L’ex gelataio, insomma, è il collegamento tra passato e presente: dai rapporti (ammessi dallo stesso Graviano durante gli interrogatori e negati da Berlusconi) con l’ex presidente del Consiglio alla foto di cui ha parlato Giletti con i magistrati. Baiardo è netto nel sostenere che l’immagine non esiste, tuttavia intercettazioni dimostrerebbero il contrario.
Il conduttore, quando è stato sentito dai magistrati fiorentini, ha detto di aver visto l’istantanea e di aver riconosciuto l’allora Cavaliere e il generale Delfino, carabiniere morto nel 2014 la cui vicenda si intreccia con i misteri della più recente storia italiana.

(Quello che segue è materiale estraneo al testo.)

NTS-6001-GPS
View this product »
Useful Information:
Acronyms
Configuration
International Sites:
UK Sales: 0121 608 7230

Erano immortalati insieme accanto a un terzo soggetto, a detta di Baiardo si tratterebbe di Giuseppe Graviano, ma Giletti non l’ha riconosciuto perché l’ex gelataio ha ritirato la foto senza consegnarla.
Le puntate cancellate
Prima della chiusura i servizi di Non è l’Arena si stavano concentrando proprio sui rapporti tra Berlusconi, Dell’Utri e la mafia. Approfondimenti che avevano da tempo provocato l’irritazione di Mediaset e dei suoi vertici, come emerso nelle scorse settimane, quando questo giornale ha pubblicato i passaggi di un’informativa della Dia, la Direzione investigativa antimafia, collegandoli ad alcune dichiarazioni pubbliche.

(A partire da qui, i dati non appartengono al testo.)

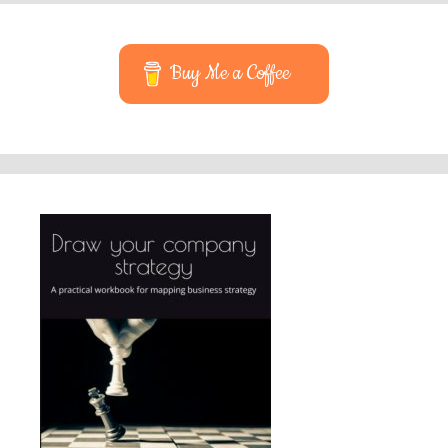
Buy Me a Coffee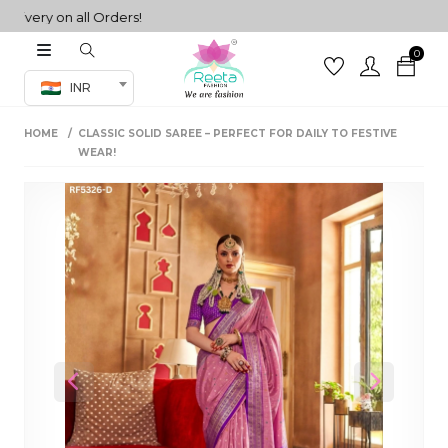
ry on all Orders!
0
Co-ord Set
INR
inted sarees
HOME
CLASSIC SOLID SAREE – PERFECT FOR DAILY TO FESTIVE
sarees
henga
WEAR!
henga
its
 Set
Previous
Next
set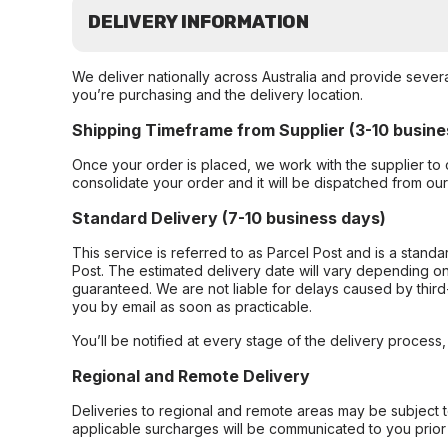
DELIVERY INFORMATION
We deliver nationally across Australia and provide sever
you’re purchasing and the delivery location.
Shipping Timeframe from Supplier (3-10 busine
Once your order is placed, we work with the supplier to 
consolidate your order and it will be dispatched from ou
Standard Delivery (7-10 business days)
This service is referred to as Parcel Post and is a stand
Post. The estimated delivery date will vary depending on
guaranteed. We are not liable for delays caused by third-
you by email as soon as practicable.
You’ll be notified at every stage of the delivery process
Regional and Remote Delivery
Deliveries to regional and remote areas may be subject 
applicable surcharges will be communicated to you prior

Nel giugno 2021 Dell’Utri aveva il telefono sotto controllo. In quel periodo, parlando con l’avvocata di Mediaset, Enrica Maria Mascherpa, e con il tesoriere di Forza Italia, Alfredo Messina, discutevano anche di giornalisti e di trasmissioni non gradite. Dell’Utri esprimeva la necessità di costruire una strategia per difendere Berlusconi e le aziende.
L’ex senatore forzista, già condannato in passato per collusione con la mafia a sette anni di carcere, si lamentava della puntata condotta da Giletti sul tema della trattativa stato-mafia, processo dal quale Dell’Utri è stato definitamente assolto.

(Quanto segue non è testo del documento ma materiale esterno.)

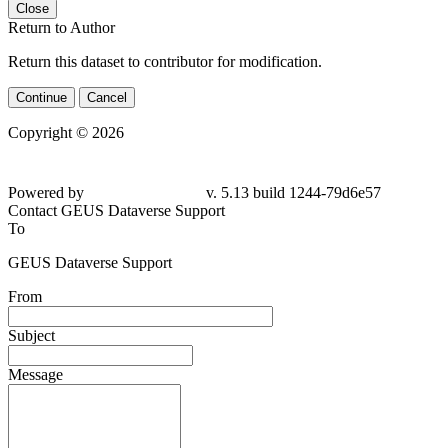
Close
Return to Author
Return this dataset to contributor for modification.
Continue
Cancel
Copyright © 2026
Powered by
v. 5.13 build 1244-79d6e57
Contact GEUS Dataverse Support
To
GEUS Dataverse Support
From
Subject
Message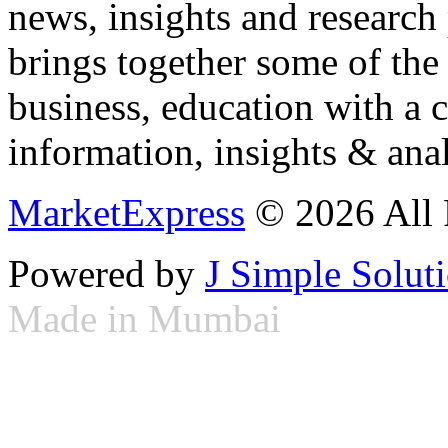
news, insights and research
brings together some of the 
business, education with a 
information, insights & anal
MarketExpress
© 2026 All 
Powered by
J Simple Solut
Made in Mumbai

Tre mesi più tardi l’ex senatore rilasciava al Foglio un’intervista affatto tenera nei confronti di Cairo: «Era un ragazzo sveglio, gli feci fare l’assistente personale di Berlusconi (…) Come può pensare di me le cose che dicono in alcune sue trasmissioni? L’informazione è una cosa. L’accanimento è tutto un altro paio di maniche». Pochi giorni dopo Cairo incontrava Berlusconi e quest’ultimo lo salutava con queste parole: «È un mio amico da moltissimi anni».
Nei giorni scorsi il sito Dagospia ha pubblicato la notizia di un possibile interessamento da parte di Cairo all’acquisto di Mediaset, notizia che è stata seccamente smentita dall’ufficio stampa del Biscione e da La7. Nelle prossime settimane proprio Cairo potrebbe essere sentito come persona informata sui fatti dopo che la procura di Firenze ha già ascoltato Giletti. Sui possibili contatti con Berlusconi rilevati dall’inchiesta di Firenze abbiamo chiesto una replica a Cairo, ma ha preferito non commentare.